Though I forgot most of it due to 'dream evaporation' upon waking, the interesting slice is still mostly intact.
I was in some huge foggy field, doing something with a bunch of people I apparently knew. I don't even remember what, but at some point I gained a little lucidity, and did the only sane thing I could with it : Run, jump, and begin flying at a low angle. I was gaining in speed, and gradually increasing in height, as I shot out from the huge park enclosure and over buildings. It's a great feeling, being able to fly, while being just lucid enough that the dream is intensely vivid. The buildings got bigger, the further I flew. My speed was starting to get pretty intense, and as the houses became apartments, and then skyscrapers, I realised I wasn't very good at turning, and couldn't slow down. Suddenly I was playing a Starfox-like building evasion game, struggling against a very slight turning ability, which ended with me hitting the side of a building rather high up. I clung onto a protruding air-conditioning vent, and yelled inside to an office to get help before I fell. My grip was slipping, and just as I started to fall, someone grabbed my hand through a crack in the window...

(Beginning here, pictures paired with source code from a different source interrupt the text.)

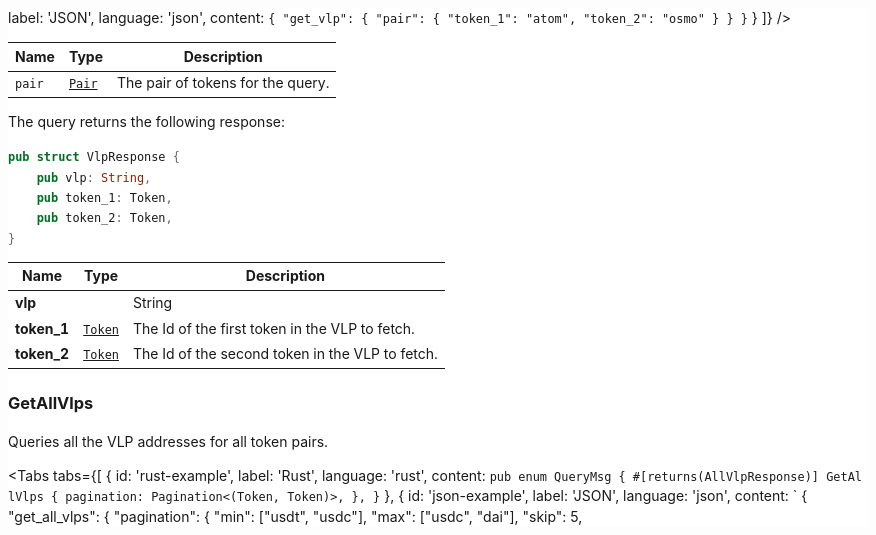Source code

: label: 'JSON',
language: 'json',
content: `
{
  "get_vlp": {
    "pair": {
      "token_1": "atom",
      "token_2": "osmo"
    }
  }
}
`
}
]} />

| **Name**  | **Type** | **Description**                      |
|-----------|----------|--------------------------------------|
| `pair`    | [`Pair`](overview#pair)   | The pair of tokens for the query.    |

The query returns the following response:

```rust
pub struct VlpResponse {
    pub vlp: String,
    pub token_1: Token,
    pub token_2: Token,
}
```
| **Name**       | **Type**|**Description**                                 |
|----------------|-------------------------------------------------|--------|
| **vlp**| |String|The contract address of the VLP holding the token pair.|
| **token_1** | [`Token`](overview#token)|The Id of the first token in the VLP to fetch.|
| **token_2**|[`Token`](overview#token) |The Id of the second token in the VLP to fetch.|


### GetAllVlps
Queries all the VLP addresses for all token pairs.

<Tabs tabs={[
{
id: 'rust-example',
label: 'Rust',
language: 'rust',
content: `
pub enum QueryMsg {
  #[returns(AllVlpResponse)]
    GetAllVlps {
        pagination: Pagination<(Token, Token)>,
    },
}
`
},
{
id: 'json-example',
label: 'JSON',
language: 'json',
content: `
{
  "get_all_vlps": {
    "pagination": {
      "min": ["usdt", "usdc"],
      "max": ["usdc", "dai"],
      "skip": 5,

...and then I snapped awake (a false awakening), I was inside the building, and had fallen off a chair, and was caught by an orderly before I completely faceplanted on the ground. I was actually a patient in a mental hospital, who thought he was a flying superhero. My dream and impending false-fall had snapped me awake. During a review to ensure I had recovered properly, I began to expound upon the virtues of truth, but also monologue about how I didn't actually regret my time within my own head, because it meant I could live a dream, and that happiness was the only true measure of success in life. My voice was a soothing, insightful drawl, and my insights were smooth and folley-like. The viewpoint detached from my dream-self, and panned out to reveal that...
...I was actually played by Morgan Freeman.